6.1、prototxt文件中新层的描述

    保持不变

6.2、新增 myNeuron_layer.hpp 和 myNeuron_layer.cu

      myNeuron_layer.hpp 保持不变,在src/caffe/layers/ 增加 myNeuron_layer.cu

 

#include <vector>

#include "caffe/layers/myNeuron_layer.hpp"
#include "caffe/util/math_functions.hpp"
#include <iostream>
using namespace std;

namespace caffe {

template <typename Dtype>
void MyNeuronLayer<Dtype>::Forward_gpu(
    const vector<Blob<Dtype>*>& bottom, const vector<Blob<Dtype>*>& top) {
  const int count = top[0]->count();
  Dtype* top_data = top[0]->mutable_gpu_data();
  caffe_gpu_powx(count, bottom[0]->gpu_data(), Dtype(power_), top_data);
}

template <typename Dtype>
void MyNeuronLayer<Dtype>::Backward_gpu(const vector<Blob<Dtype>*>& top,
    const vector<bool>& propagate_down, const vector<Blob<Dtype>*>& bottom) {
  const int count = top[0]->count();
  const Dtype* top_diff = top[0]->gpu_diff();
  if (propagate_down[0]) {
    const Dtype* bottom_data = bottom[0]->gpu_data();
    Dtype* bottom_diff = bottom[0]->mutable_gpu_diff();
    const Dtype* bottom_data_w = bottom[0]->cpu_data();
    const Dtype* bottom_diff_w = bottom[0]->cpu_diff();

    cout << "bottom_data[0]: " << bottom_data_w[0] << endl;
    cout << "bottom_diff[0]: " << bottom_diff_w[0] << endl;

    caffe_gpu_powx(count, bottom_data, Dtype(power_ - 1), bottom_diff);

    bottom_diff = bottom[0]->mutable_gpu_diff();
    bottom_data_w = bottom[0]->cpu_data();
    bottom_diff_w = bottom[0]->cpu_diff();
    cout << "bottom_data[0]: " << bottom_data_w[0] << endl;
    cout << "bottom_diff[0]: " << bottom_diff_w[0] << endl;

    caffe_gpu_scal(count, Dtype(power_), bottom_diff);

    bottom_diff = bottom[0]->mutable_gpu_diff();
    bottom_data_w = bottom[0]->cpu_data();
    bottom_diff_w = bottom[0]->cpu_diff();
    cout << "bottom_data[0]: " << bottom_data_w[0] << endl;
    cout << "bottom_diff[0]: " << bottom_diff_w[0] << endl;

    caffe_gpu_mul(count, bottom_diff, top_diff, bottom_diff);

    bottom_diff = bottom[0]->mutable_gpu_diff();
    bottom_data_w = bottom[0]->cpu_data();
    bottom_diff_w = bottom[0]->cpu_diff();
    cout << "bottom_data[0]: " << bottom_data_w[0] << endl;
    cout << "bottom_diff[0]: " << bottom_diff_w[0] << endl;
  }
}

INSTANTIATE_LAYER_GPU_FUNCS(MyNeuronLayer);

}  // namespace caffe

5.3、注册
(1) 保持不变

 

(2) 在 cu 文件后添加

INSTANTIATE_LAYER_GPU_FUNCS(MyNeuronLayer);

5.4、测试
     重新 make之后,创建 deploy.prototxt 和 test_my_neuron_gpu.py , deploy.prototxt  保持不变,test_my_neuron_gpu.py

如下:

# -*- coding: utf-8 -*-

import numpy as np
import matplotlib.pyplot as plt
import os
import sys

deploy_file = "./deploy.prototxt"
test_data   = "./5.jpg"

if __name__ == '__main__':
  sys.path.append("/home/zjy/caffe/python")
  import caffe
  caffe.set_mode_gpu()

  net = caffe.Net(deploy_file,caffe.TEST)
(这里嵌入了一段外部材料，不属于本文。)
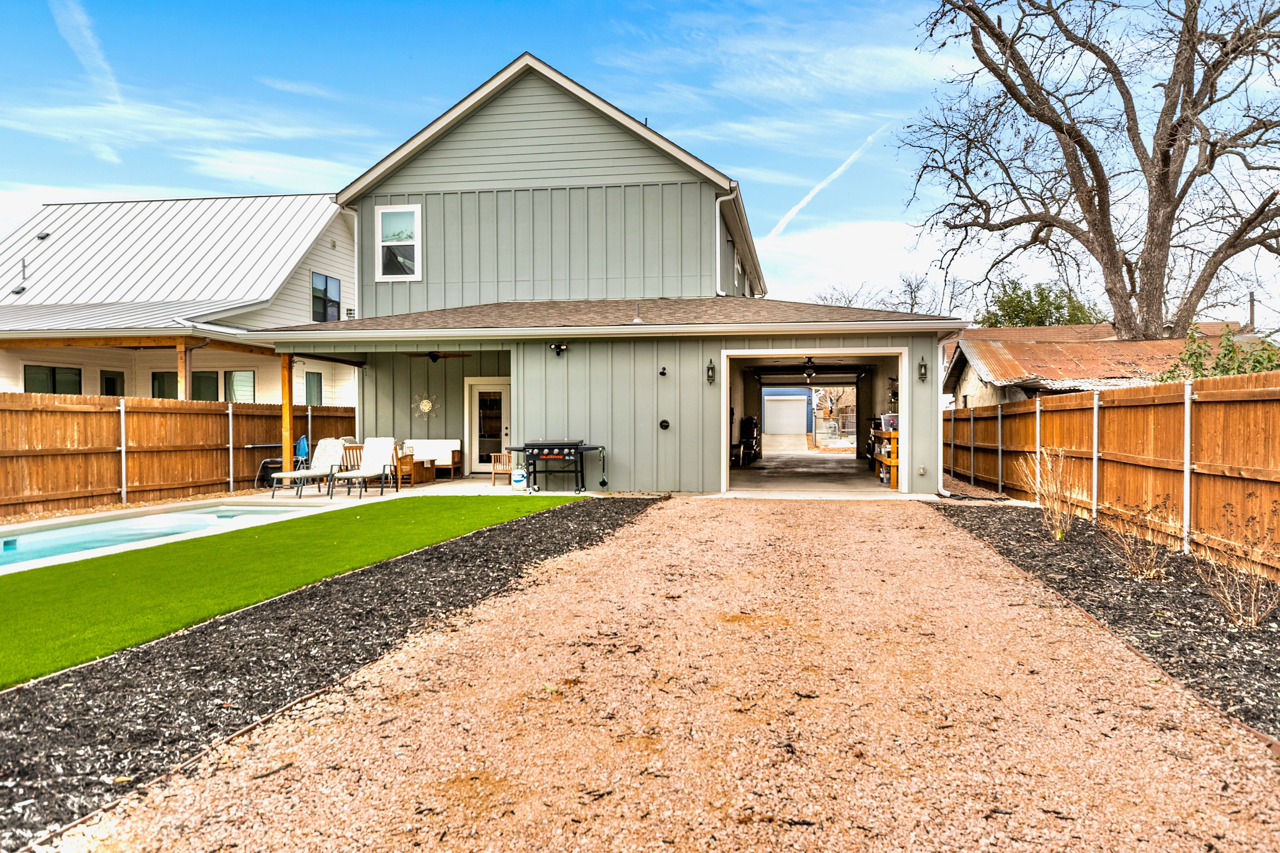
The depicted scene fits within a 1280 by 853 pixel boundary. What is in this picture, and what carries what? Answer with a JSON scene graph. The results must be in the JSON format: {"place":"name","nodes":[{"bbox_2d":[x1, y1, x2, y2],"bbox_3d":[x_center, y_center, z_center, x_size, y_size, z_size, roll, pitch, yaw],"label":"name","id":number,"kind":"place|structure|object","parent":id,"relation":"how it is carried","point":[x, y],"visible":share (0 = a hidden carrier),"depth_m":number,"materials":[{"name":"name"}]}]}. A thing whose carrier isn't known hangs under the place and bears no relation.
{"place":"outdoors","nodes":[
{"label":"outdoors","id":0,"kind":"place"},
{"bbox_2d":[52,0,123,103],"label":"cloud","id":1,"kind":"structure","parent":0,"point":[86,63],"materials":[{"name":"white"}]},
{"bbox_2d":[0,190,360,398],"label":"neighboring house","id":2,"kind":"structure","parent":0,"point":[98,374],"depth_m":24.95,"materials":[{"name":"white paint"}]},
{"bbox_2d":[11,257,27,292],"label":"roof vent","id":3,"kind":"object","parent":2,"relation":"attached to","point":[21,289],"visible":0.86,"depth_m":24.88,"materials":[{"name":"metal"}]},
{"bbox_2d":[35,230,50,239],"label":"roof vent","id":4,"kind":"object","parent":2,"relation":"attached to","point":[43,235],"visible":0.88,"depth_m":25.81,"materials":[{"name":"black metal"}]},
{"bbox_2d":[24,364,82,394],"bbox_3d":[-12.511,-0.758,20.506,0.156,1.198,1.283,0,1,10],"label":"window","id":5,"kind":"structure","parent":2,"relation":"in","point":[71,371],"depth_m":20.52,"materials":[{"name":"glass"}]},
{"bbox_2d":[99,369,124,397],"bbox_3d":[-12.504,-0.406,22.686,0.145,1.773,0.790,0,1,10],"label":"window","id":6,"kind":"structure","parent":2,"relation":"in","point":[106,381],"depth_m":22.68,"materials":[{"name":"black glass"}]},
{"bbox_2d":[151,370,178,399],"bbox_3d":[-11.748,-0.805,23.849,0.783,1.266,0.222,0,1,10],"label":"window","id":7,"kind":"structure","parent":2,"relation":"in","point":[176,381],"depth_m":23.83,"materials":[{"name":"black glass"}]},
{"bbox_2d":[190,371,217,401],"bbox_3d":[-10.338,-0.685,22.568,0.954,1.315,0.161,0,1,10],"label":"window","id":8,"kind":"structure","parent":2,"relation":"in","point":[199,381],"depth_m":22.55,"materials":[{"name":"glass"}]},
{"bbox_2d":[225,371,254,402],"bbox_3d":[-9.534,-0.842,22.803,1.007,1.101,0.162,0,1,10],"label":"window","id":9,"kind":"structure","parent":2,"relation":"in","point":[246,379],"depth_m":22.81,"materials":[{"name":"glass"}]},
{"bbox_2d":[304,371,322,406],"bbox_3d":[-8.364,-0.902,24.394,0.145,1.136,0.885,0,1,10],"label":"window","id":10,"kind":"structure","parent":2,"relation":"in","point":[314,379],"depth_m":24.52,"materials":[{"name":"glass"}]},
{"bbox_2d":[311,272,341,321],"bbox_3d":[-8.461,-3.408,25.769,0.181,1.503,1.316,0,1,10],"label":"window","id":11,"kind":"structure","parent":2,"relation":"in","point":[326,277],"depth_m":25.83,"materials":[{"name":"glass"}]},
{"bbox_2d":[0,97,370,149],"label":"cloud","id":12,"kind":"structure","parent":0,"point":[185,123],"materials":[{"name":"white"}]},
{"bbox_2d":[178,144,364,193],"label":"cloud","id":13,"kind":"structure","parent":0,"point":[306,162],"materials":[{"name":"white"}]},
{"bbox_2d":[0,495,587,690],"label":"lawn","id":14,"kind":"structure","parent":0,"point":[31,593],"materials":[{"name":"green plant"}]},
{"bbox_2d":[0,475,616,574],"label":"pool deck","id":15,"kind":"structure","parent":0,"point":[437,488],"materials":[{"name":"concrete"}]},
{"bbox_2d":[0,501,315,568],"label":"swimming pool","id":16,"kind":"structure","parent":15,"relation":"in","point":[139,521],"depth_m":11.77,"materials":[{"name":"liquid"}]},
{"bbox_2d":[255,436,310,487],"bbox_3d":[-6.436,0.686,17.479,0.743,0.922,0.671,0,1,10],"label":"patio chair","id":17,"kind":"object","parent":15,"relation":"on","point":[301,446],"visible":0.65,"depth_m":17.45,"materials":[{"name":"blue"}]},
{"bbox_2d":[280,355,293,475],"bbox_3d":[-6.461,-0.138,17.562,0.227,2.445,0.224,0,1,10],"label":"wooden post","id":18,"kind":"object","parent":15,"relation":"on","point":[286,436],"visible":0.68,"depth_m":17.49,"materials":[{"name":"brown wood"}]},
{"bbox_2d":[274,438,349,497],"bbox_3d":[-5.386,0.688,15.872,0.641,0.931,1.770,0,1,10],"label":"lounge chair","id":19,"kind":"object","parent":15,"relation":"on","point":[306,474],"visible":0.92,"depth_m":16.23,"materials":[{"name":"white fabric"}]},
{"bbox_2d":[337,443,364,483],"bbox_3d":[-4.709,0.733,16.052,0.539,0.863,0.559,-1,1,-35],"label":"patio chair","id":20,"kind":"object","parent":15,"relation":"on","point":[346,468],"visible":0.48,"depth_m":15.96,"materials":[{"name":"brown"}]},
{"bbox_2d":[332,437,398,499],"bbox_3d":[-4.515,0.692,15.757,0.643,0.957,1.535,0,1,10],"label":"lounge chair","id":21,"kind":"object","parent":15,"relation":"on","point":[371,468],"visible":0.99,"depth_m":16.13,"materials":[{"name":"white fabric"}]},
{"bbox_2d":[394,447,415,486],"bbox_3d":[-4.426,0.756,17.348,0.554,0.709,0.547,0,1,10],"label":"wooden chair","id":22,"kind":"object","parent":15,"relation":"on","point":[404,463],"visible":0.48,"depth_m":17.18,"materials":[{"name":"brown wood"}]},
{"bbox_2d":[400,454,436,483],"bbox_3d":[-4.314,0.840,18.060,0.690,0.478,0.706,0,1,10],"label":"table","id":23,"kind":"object","parent":15,"relation":"on","point":[429,474],"visible":0.64,"depth_m":17.88,"materials":[{"name":"brown wood"}]},
{"bbox_2d":[395,438,463,480],"bbox_3d":[-4.521,0.679,19.326,1.750,0.797,0.799,0,1,10],"label":"outdoor sofa","id":24,"kind":"object","parent":15,"relation":"on","point":[452,446],"visible":0.6,"depth_m":19.35,"materials":[{"name":"white fabric"}]},
{"bbox_2d":[490,450,513,486],"bbox_3d":[-2.362,0.683,17.493,0.602,0.855,0.606,-1,1,-36],"label":"wooden chair","id":25,"kind":"object","parent":15,"relation":"on","point":[494,471],"visible":0.54,"depth_m":17.31,"materials":[{"name":"brown wood"}]},
{"bbox_2d":[510,466,527,489],"bbox_3d":[-2.038,0.903,16.381,0.331,0.398,0.294,0,1,10],"label":"propane tank","id":26,"kind":"object","parent":15,"relation":"on","point":[519,478],"visible":0.96,"depth_m":16.24,"materials":[{"name":"white metal"}]},
{"bbox_2d":[504,437,603,492],"bbox_3d":[-1.379,0.660,15.820,1.693,0.926,0.762,0,1,10],"label":"grill","id":27,"kind":"object","parent":15,"relation":"on","point":[552,446],"visible":0.99,"depth_m":15.56,"materials":[{"name":"black metal"}]},
{"bbox_2d":[257,53,958,497],"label":"house","id":28,"kind":"structure","parent":0,"point":[442,160],"depth_m":17.88,"materials":[{"name":"paint"}]},
{"bbox_2d":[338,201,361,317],"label":"downspout","id":29,"kind":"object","parent":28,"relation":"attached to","point":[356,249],"visible":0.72,"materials":[{"name":"white metal"}]},
{"bbox_2d":[375,203,420,280],"bbox_3d":[-4.662,-3.587,18.690,0.967,1.686,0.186,0,1,10],"label":"window","id":30,"kind":"structure","parent":28,"relation":"in","point":[399,207],"depth_m":18.76,"materials":[{"name":"white glass"}]},
{"bbox_2d":[411,390,442,420],"bbox_3d":[-4.030,-0.384,18.062,0.653,0.646,0.128,0,1,10],"label":"decoration","id":31,"kind":"object","parent":28,"relation":"attached to","point":[424,404],"visible":0.98,"depth_m":18.05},
{"bbox_2d":[402,350,471,362],"bbox_3d":[-3.614,-1.298,16.739,1.174,0.427,1.176,0,1,10],"label":"ceiling fan","id":32,"kind":"object","parent":28,"relation":"hanging from","point":[437,356],"visible":0.9,"depth_m":16.64,"materials":[{"name":"metal"}]},
{"bbox_2d":[465,379,510,474],"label":"glass door","id":33,"kind":"structure","parent":28,"relation":"in","point":[477,391],"depth_m":19.81,"materials":[{"name":"white glass"}]},
{"bbox_2d":[548,342,567,355],"bbox_3d":[-1.338,-1.261,15.826,0.289,0.224,0.270,0,1,10],"label":"floodlight","id":34,"kind":"object","parent":28,"relation":"attached to","point":[562,347],"visible":0.98,"depth_m":15.80,"materials":[{"name":"black plastic"}]},
{"bbox_2d":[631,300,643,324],"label":"vent pipe","id":35,"kind":"object","parent":28,"relation":"on","point":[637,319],"visible":0.95,"depth_m":16.23,"materials":[{"name":"metal"}]},
{"bbox_2d":[658,365,667,376],"bbox_3d":[0.378,-0.893,15.870,0.145,0.191,0.160,0,1,10],"label":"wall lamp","id":36,"kind":"object","parent":28,"relation":"attached to","point":[664,369],"visible":0.97,"depth_m":15.84,"materials":[{"name":"black"}]},
{"bbox_2d":[658,418,670,429],"bbox_3d":[0.394,-0.009,15.431,0.222,0.206,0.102,0,1,10],"label":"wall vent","id":37,"kind":"object","parent":28,"relation":"attached to","point":[664,424],"visible":0.97,"depth_m":15.41,"materials":[{"name":"black metal"}]},
{"bbox_2d":[705,359,716,384],"bbox_3d":[1.185,-0.881,16.056,0.131,0.404,0.169,0,1,10],"label":"wall lantern","id":38,"kind":"object","parent":28,"relation":"attached to","point":[712,374],"visible":0.97,"depth_m":16.02,"materials":[{"name":"black metal"}]},
{"bbox_2d":[715,187,738,293],"bbox_3d":[1.731,-3.532,19.234,0.435,2.431,0.545,0,1,10],"label":"downspout","id":39,"kind":"object","parent":28,"relation":"attached to","point":[717,210],"visible":0.56,"depth_m":19.21,"materials":[{"name":"white metal"}]},
{"bbox_2d":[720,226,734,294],"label":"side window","id":40,"kind":"structure","parent":28,"relation":"in","point":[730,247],"depth_m":19.50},
{"bbox_2d":[799,355,818,378],"bbox_3d":[3.533,-1.250,20.170,0.888,0.540,0.872,0,1,10],"label":"ceiling fan","id":41,"kind":"object","parent":28,"relation":"hanging from","point":[807,374],"visible":0.94,"depth_m":20.11,"materials":[{"name":"black metal"}]},
{"bbox_2d":[715,349,910,496],"bbox_3d":[3.047,-0.066,16.906,3.549,2.582,2.339,0,1,10],"label":"garage doorway","id":42,"kind":"structure","parent":28,"relation":"in","point":[725,474],"depth_m":17.55,"materials":[{"name":"white paint"}]},
{"bbox_2d":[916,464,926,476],"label":"electrical outlet","id":43,"kind":"object","parent":28,"relation":"attached to","point":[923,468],"visible":0.97,"depth_m":15.49,"materials":[{"name":"grey plastic"}]},
{"bbox_2d":[917,358,928,381],"bbox_3d":[4.627,-0.896,15.677,0.142,0.380,0.170,0,1,10],"label":"wall lantern","id":44,"kind":"object","parent":28,"relation":"attached to","point":[923,374],"visible":0.97,"depth_m":15.65,"materials":[{"name":"black metal"}]},
{"bbox_2d":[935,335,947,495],"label":"downspout","id":45,"kind":"object","parent":28,"relation":"attached to","point":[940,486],"visible":0.75,"depth_m":15.94,"materials":[{"name":"white metal"}]},
{"bbox_2d":[0,0,1279,320],"label":"sky","id":46,"kind":"structure","parent":0,"point":[750,175],"materials":[{"name":"blue"}]},
{"bbox_2d":[764,122,895,243],"label":"contrail","id":47,"kind":"object","parent":46,"relation":"in","point":[815,190],"visible":0.89,"materials":[{"name":"white"}]},
{"bbox_2d":[45,497,1279,852],"label":"gravel driveway","id":48,"kind":"structure","parent":0,"point":[762,513],"materials":[{"name":"gravel"}]},
{"bbox_2d":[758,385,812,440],"label":"blue building","id":49,"kind":"structure","parent":0,"point":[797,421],"materials":[{"name":"blue"}]},
{"bbox_2d":[763,394,807,435],"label":"garage door","id":50,"kind":"structure","parent":49,"relation":"in","point":[770,421],"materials":[{"name":"white metal"}]},
{"bbox_2d":[725,446,897,495],"label":"garage floor","id":51,"kind":"structure","parent":0,"point":[767,466],"materials":[{"name":"grey concrete"}]},
{"bbox_2d":[735,415,761,465],"bbox_3d":[2.736,0.369,24.139,0.539,1.289,1.345,0,1,10],"label":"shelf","id":52,"kind":"object","parent":51,"relation":"on","point":[747,421],"visible":0.79,"depth_m":23.76,"materials":[{"name":"black"}]},
{"bbox_2d":[873,428,898,486],"bbox_3d":[4.693,0.564,17.981,0.499,1.044,2.206,0,1,10],"label":"shelf","id":53,"kind":"object","parent":51,"relation":"on","point":[882,434],"visible":0.41,"depth_m":17.23,"materials":[{"name":"wood"}]},
{"bbox_2d":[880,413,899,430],"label":"storage bin","id":54,"kind":"object","parent":53,"relation":"on","point":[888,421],"visible":0.65,"depth_m":17.46,"materials":[{"name":"plastic"}]},
{"bbox_2d":[944,321,1261,406],"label":"neighboring house","id":55,"kind":"structure","parent":0,"point":[993,396],"depth_m":24.00,"materials":[{"name":"brown metal"}]},
{"label":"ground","id":56,"kind":"structure","parent":0},
{"bbox_2d":[0,392,355,518],"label":"wooden fence","id":57,"kind":"object","parent":56,"relation":"on","point":[3,396],"visible":0.86,"depth_m":14.61,"materials":[{"name":"brown wood"}]},
{"bbox_2d":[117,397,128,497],"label":"fence post","id":58,"kind":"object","parent":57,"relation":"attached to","point":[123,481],"visible":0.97,"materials":[{"name":"silver metal"}]},
{"bbox_2d":[176,341,190,399],"bbox_3d":[-8.524,-0.273,17.926,0.205,2.659,0.190,0,1,10],"label":"wooden post","id":59,"kind":"object","parent":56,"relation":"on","point":[181,367],"visible":0.49,"depth_m":17.85,"materials":[{"name":"brown wood"}]},
{"bbox_2d":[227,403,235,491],"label":"fence post","id":60,"kind":"object","parent":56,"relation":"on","point":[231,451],"visible":0.98,"depth_m":16.41,"materials":[{"name":"metal"}]},
{"bbox_2d":[0,498,655,848],"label":"mulch bed","id":61,"kind":"object","parent":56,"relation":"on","point":[48,767],"visible":0.74,"depth_m":5.28,"materials":[{"name":"black"}]},
{"bbox_2d":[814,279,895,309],"label":"bare tree","id":62,"kind":"object","parent":56,"relation":"on","point":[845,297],"visible":0.36,"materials":[{"name":"plant"}]},
{"bbox_2d":[977,277,1107,328],"label":"green tree","id":63,"kind":"object","parent":56,"relation":"on","point":[1058,307],"visible":0.34,"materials":[{"name":"green plant"}]},
{"bbox_2d":[898,0,1279,341],"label":"bare tree","id":64,"kind":"object","parent":56,"relation":"on","point":[1193,48],"visible":0.98,"depth_m":23.42,"materials":[{"name":"brown plant"}]},
{"bbox_2d":[930,500,1279,745],"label":"mulch bed","id":65,"kind":"object","parent":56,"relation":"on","point":[1211,635],"visible":0.75,"depth_m":6.78,"materials":[{"name":"black wood"}]},
{"bbox_2d":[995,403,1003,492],"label":"fence post","id":66,"kind":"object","parent":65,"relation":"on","point":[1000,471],"visible":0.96,"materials":[{"name":"grey metal"}]},
{"bbox_2d":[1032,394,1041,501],"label":"fence post","id":67,"kind":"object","parent":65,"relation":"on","point":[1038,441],"visible":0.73,"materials":[{"name":"silver metal"}]},
{"bbox_2d":[1020,446,1079,539],"bbox_3d":[4.349,0.713,10.092,0.734,1.048,0.816,0,1,10],"label":"shrub","id":68,"kind":"object","parent":65,"relation":"on","point":[1055,503],"visible":0.98,"depth_m":10.05,"materials":[{"name":"plant"}]},
{"bbox_2d":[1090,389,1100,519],"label":"fence post","id":69,"kind":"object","parent":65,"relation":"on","point":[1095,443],"visible":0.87,"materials":[{"name":"silver metal"}]},
{"bbox_2d":[1103,498,1171,580],"bbox_3d":[4.042,0.925,7.756,0.656,0.734,0.663,0,1,10],"label":"shrub","id":70,"kind":"object","parent":65,"relation":"on","point":[1153,570],"visible":0.99,"depth_m":7.73,"materials":[{"name":"plant"}]},
{"bbox_2d":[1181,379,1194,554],"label":"fence post","id":71,"kind":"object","parent":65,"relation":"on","point":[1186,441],"visible":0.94,"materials":[{"name":"silver metal"}]},
{"bbox_2d":[1193,496,1279,630],"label":"shrub","id":72,"kind":"object","parent":65,"relation":"on","point":[1253,623],"visible":0.99,"depth_m":6.06,"materials":[{"name":"plant"}]},
{"bbox_2d":[944,366,1279,576],"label":"wooden fence","id":73,"kind":"object","parent":56,"relation":"on","point":[1003,416],"visible":0.89,"depth_m":10.16,"materials":[{"name":"brown wood"}]},
{"bbox_2d":[1162,323,1279,381],"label":"shrub","id":74,"kind":"object","parent":56,"relation":"on","point":[1253,369],"visible":0.28,"depth_m":13.75,"materials":[{"name":"green plant"}]},
{"bbox_2d":[1247,291,1257,331],"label":"pole","id":75,"kind":"object","parent":56,"relation":"on","point":[1251,299],"visible":0.36,"depth_m":30.67,"materials":[{"name":"brown wood"}]}
]}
  transformer = caffe.io.Transformer({'data': net.blobs['data'].data.shape})

  transformer.set_transpose('data', (2, 0, 1))

  img = caffe.io.load_image(test_data,color=False)

  net.blobs['data'].data[...] = transformer.preprocess('data', img)

  print net.blobs['data'].data[0][0][14]

  out = net.forward()

  print out['data_out'][0][0][14]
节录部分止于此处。